§ PETUNJUK PENGERJAAN
Jawab pertanyaan berikut berdasarkan kutipan tentang perdagangan dengan Maroko dan Sahara Barat di bawah ini:
(a) Pada bulan dan tahun berapa Pengadilan Uni Eropa memutuskan bahwa kesepakatan perikanan tidak valid?
(b) Berapa jumlah negara anggota Perserikatan Bangsa-Bangsa yang mengakui Republik Demokratik Arab Saharawi (SADR)?
(c) Apa nama anak perusahaan China Molibdenum di Brasil yang menambang batuan fosfat di Sahara Barat?

§ KUTIPAN
Di kedua kategori, Spanyol dan Prancis adalah mitra dagang terbesar Maroko.
Perdagangan dengan Maroko telah mendapat sorotan yang meningkat akhir-akhir ini, dengan keputusan Pengadilan Uni Eropa pada September 2021 bahwa kesepakatan perikanan tidak valid karena dibuat tanpa persetujuan dari Front Polisario, sebuah front pembebasan yang diakui oleh PBB sebagai perwakilan sah dari orang-orang Saharawi, yang merupakan penduduk asli Sahara Barat.
Polisario telah lama berusaha menghalangi negara lain untuk berinvestasi atau membeli produk yang dibuat di Sahara Barat, dengan mengatakan bahwa itu mendukung apa yang mereka sebut sebagai pendudukan kolonial oleh Maroko.
Cina bukan salah satu dari 41 negara anggota Perserikatan Bangsa-Bangsa yang mengakui Republik Demokratik Arab Saharawi (SADR) yang dideklarasikan oleh Polisario di Sahara Barat pada tahun 1976, menjadikan mereka satu-satunya negara sosialis yang tidak pernah melakukannya.
Namun, pada Oktober 2021, China Molibdenum yang berbasis di Luoyang mengakhiri impor batuan fosfat yang ditambang di Sahara Barat oleh anak perusahaannya di Brasil, Copebras, di bawah tekanan dari investornya, menurut Western Sahara Resource Watch (WSRW).

§ DATA

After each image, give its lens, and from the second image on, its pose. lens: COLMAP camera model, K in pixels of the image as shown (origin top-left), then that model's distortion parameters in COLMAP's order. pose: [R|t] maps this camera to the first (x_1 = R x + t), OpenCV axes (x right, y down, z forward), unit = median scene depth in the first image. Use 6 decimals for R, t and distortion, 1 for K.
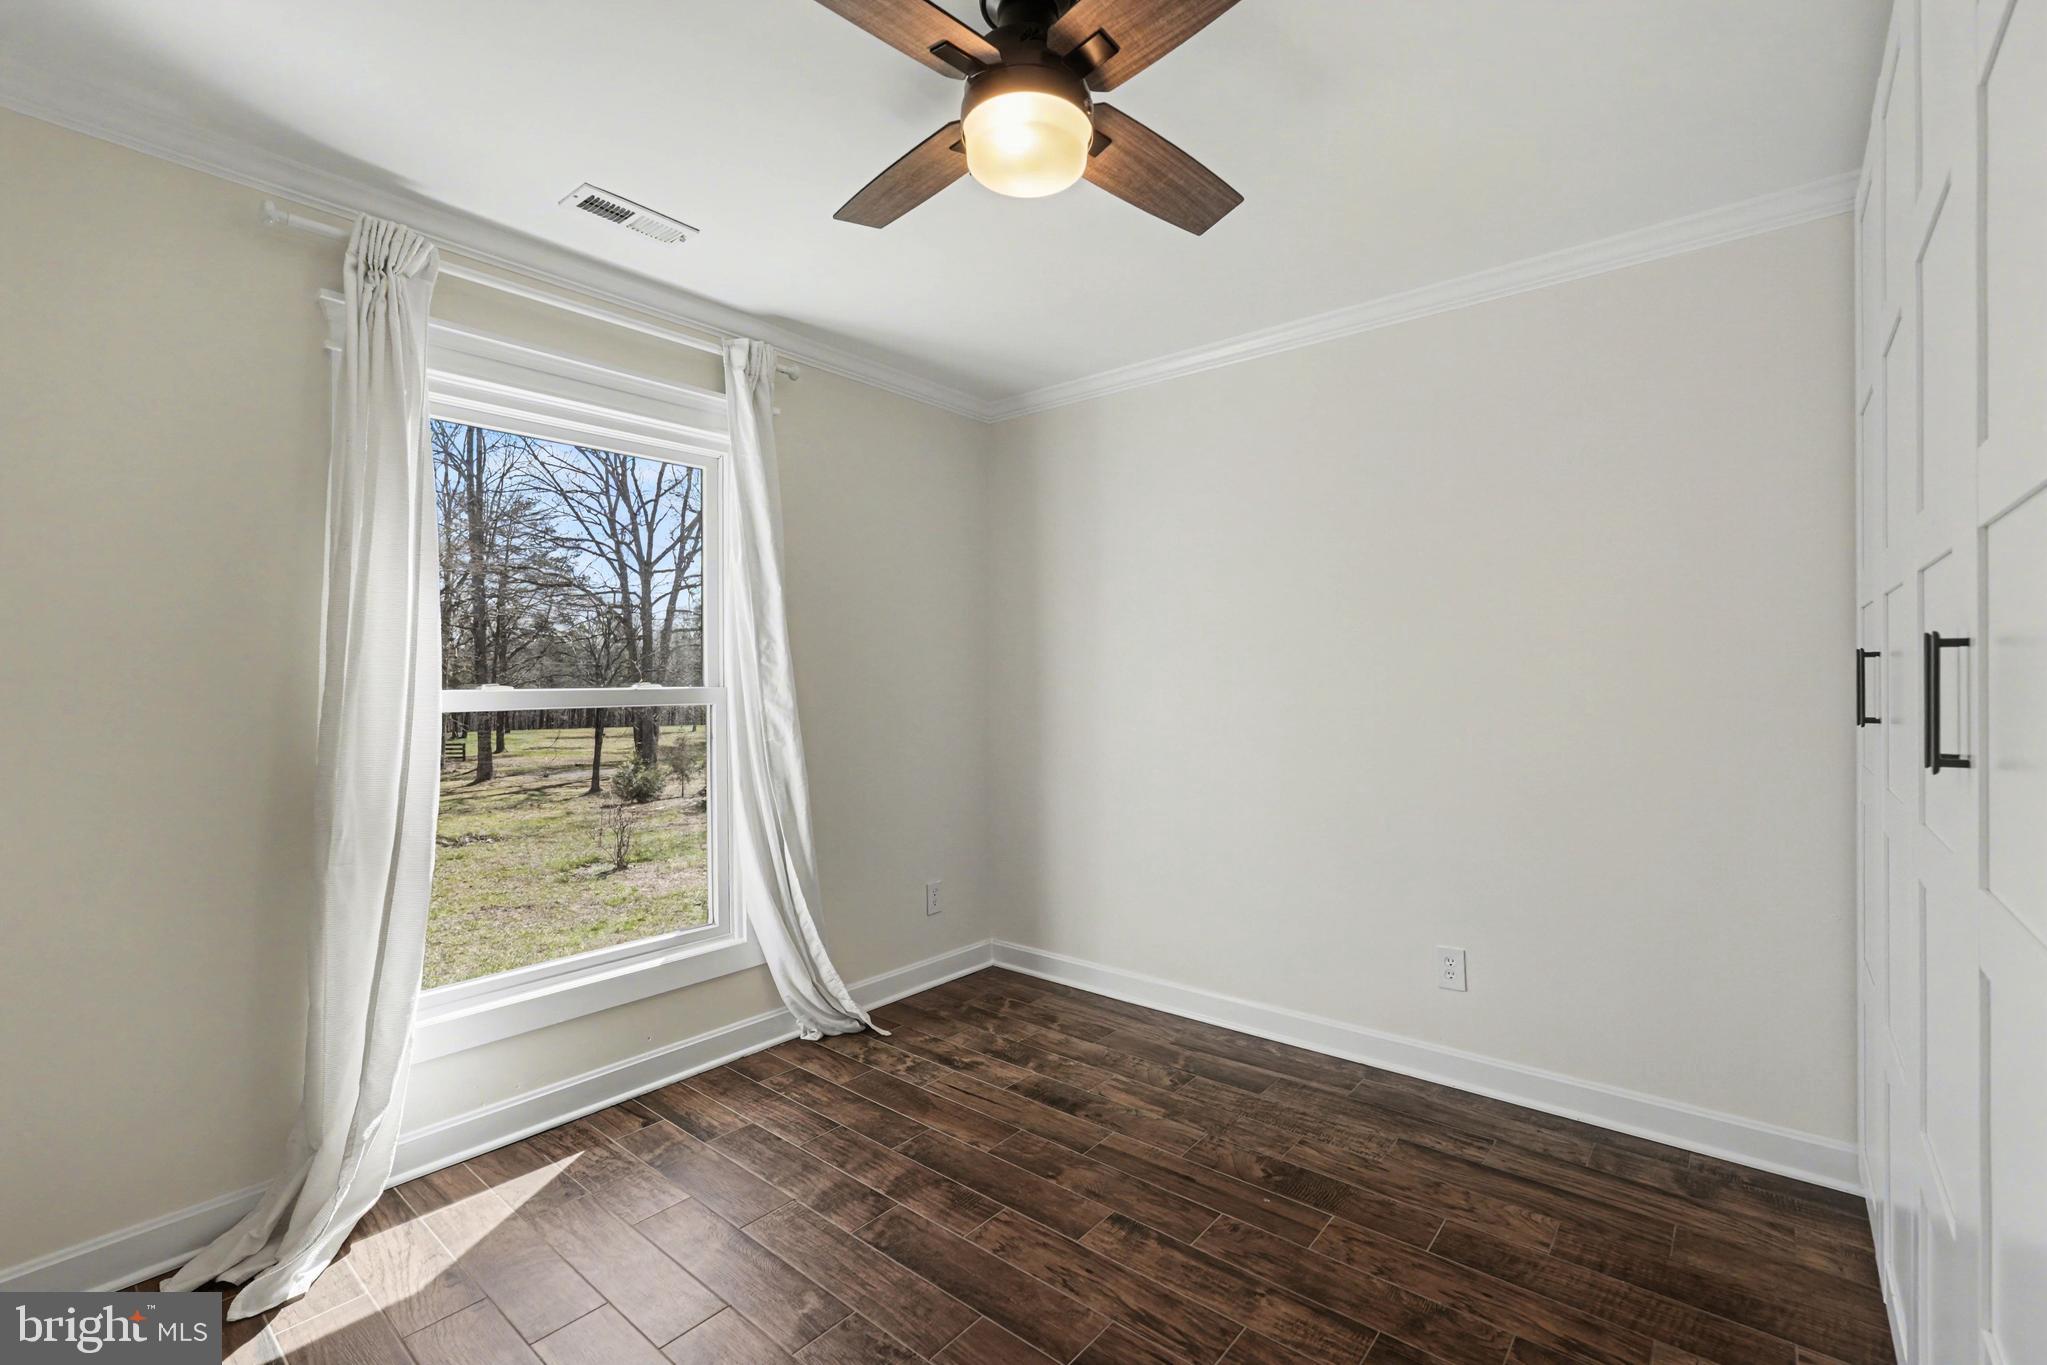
lens RADIAL K [[900.1, 0, 1022.3], [0, 900.1, 688.6], [0, 0, 1]] dist [-0.002236, 0.000604]
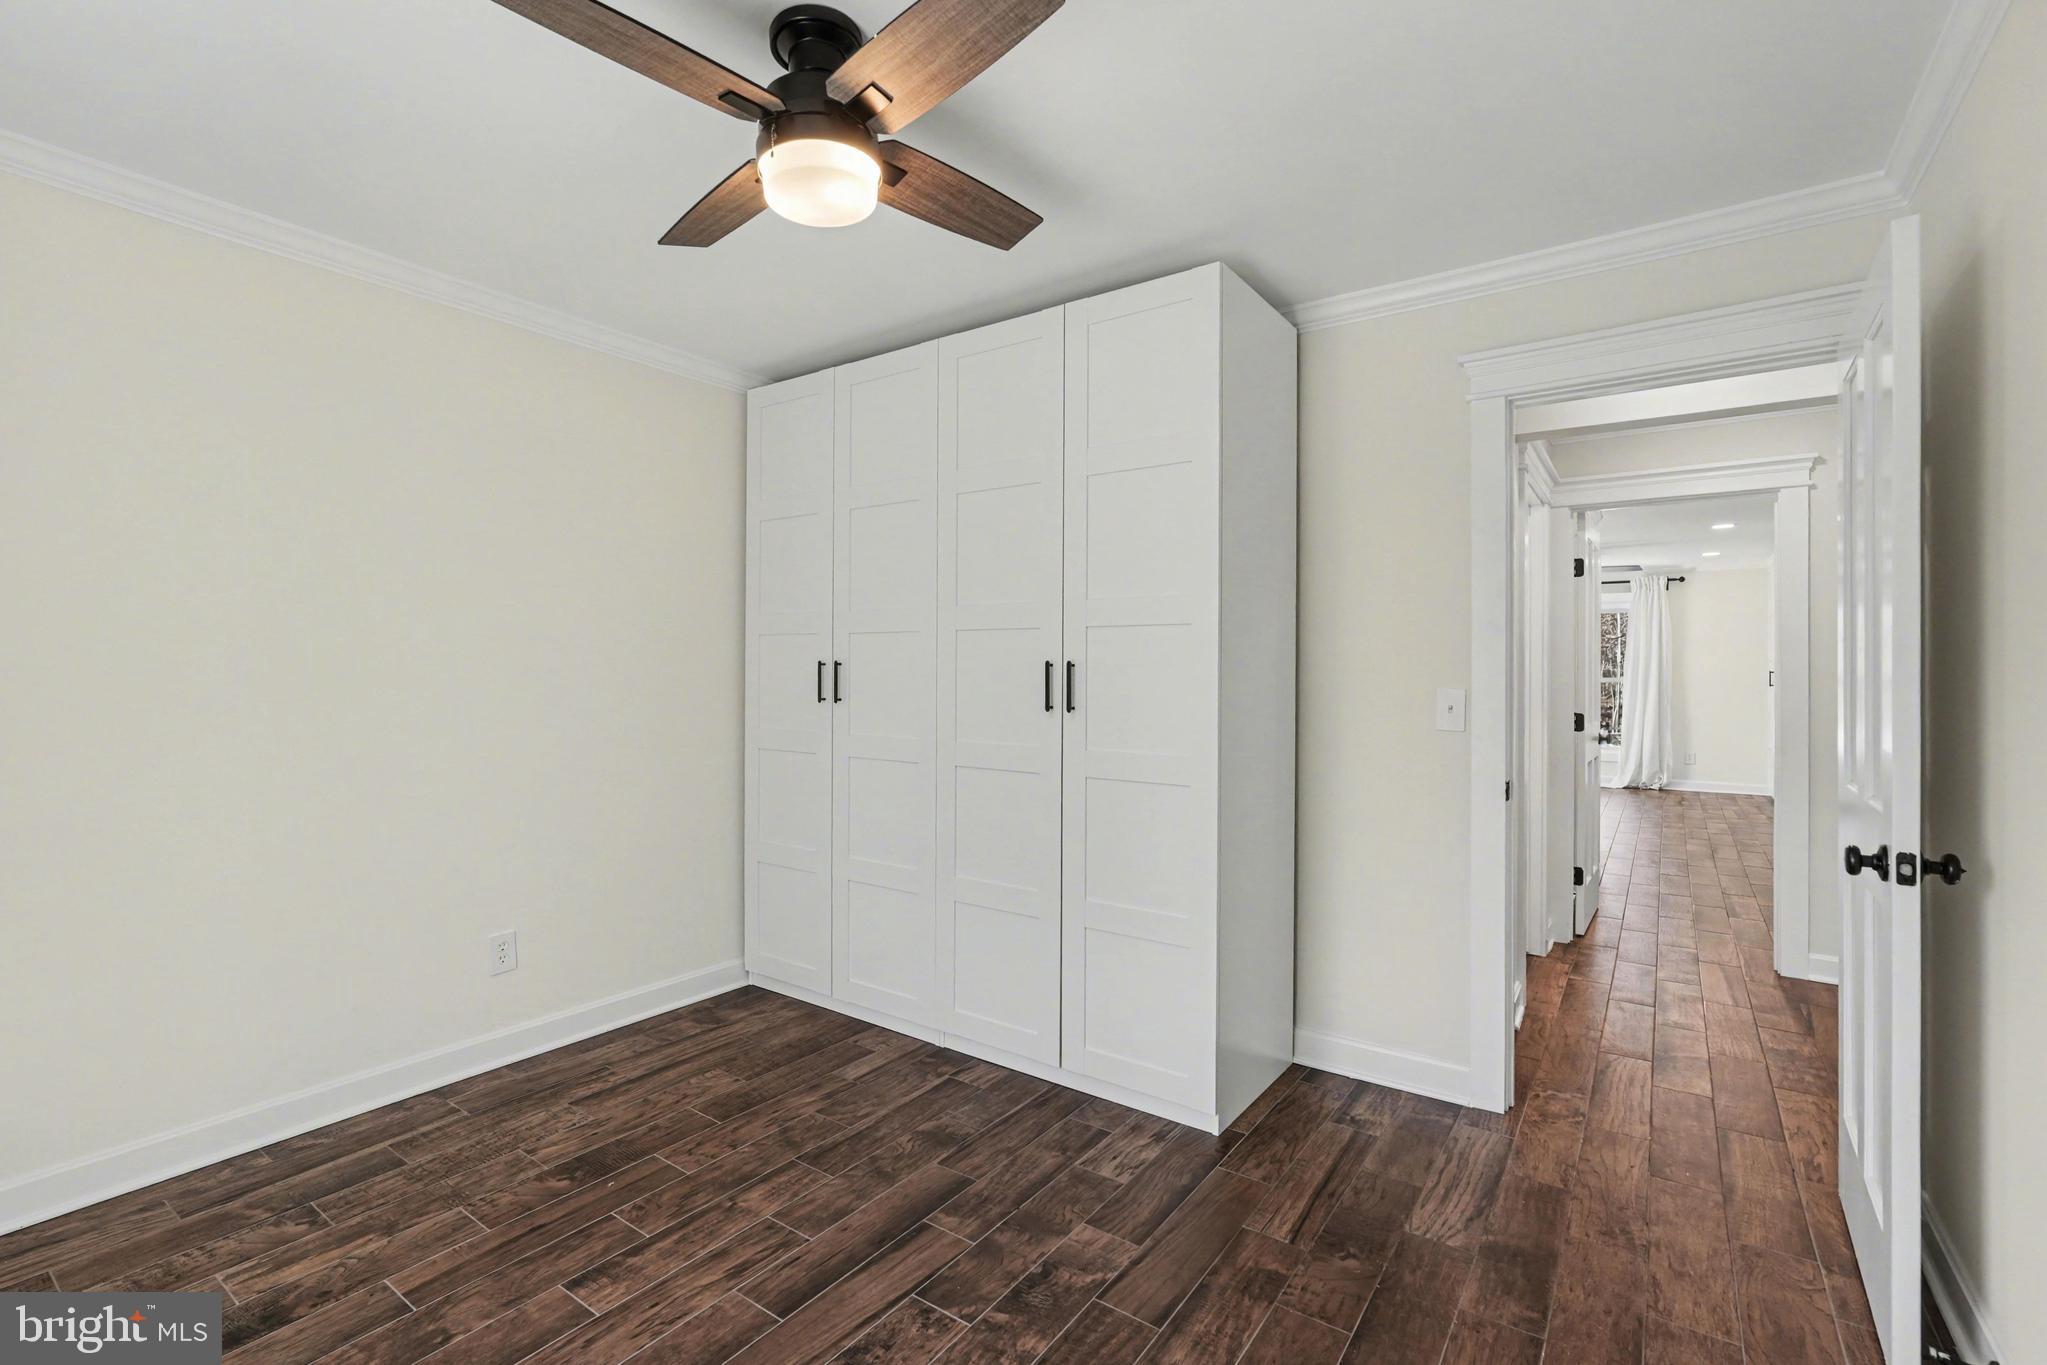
lens RADIAL K [[900.1, 0, 1020.6], [0, 900.1, 673.4], [0, 0, 1]] dist [-0.002236, 0.000604]
pose [[-0.071244, 0.006401, 0.997438, -0.765482], [0.003760, 0.999974, -0.006149, -0.012614], [-0.997452, 0.003312, -0.071266, 0.571456]]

§ JAWABAN TUGAS
(a) September 2021
(b) 41 negara
(c) Copebras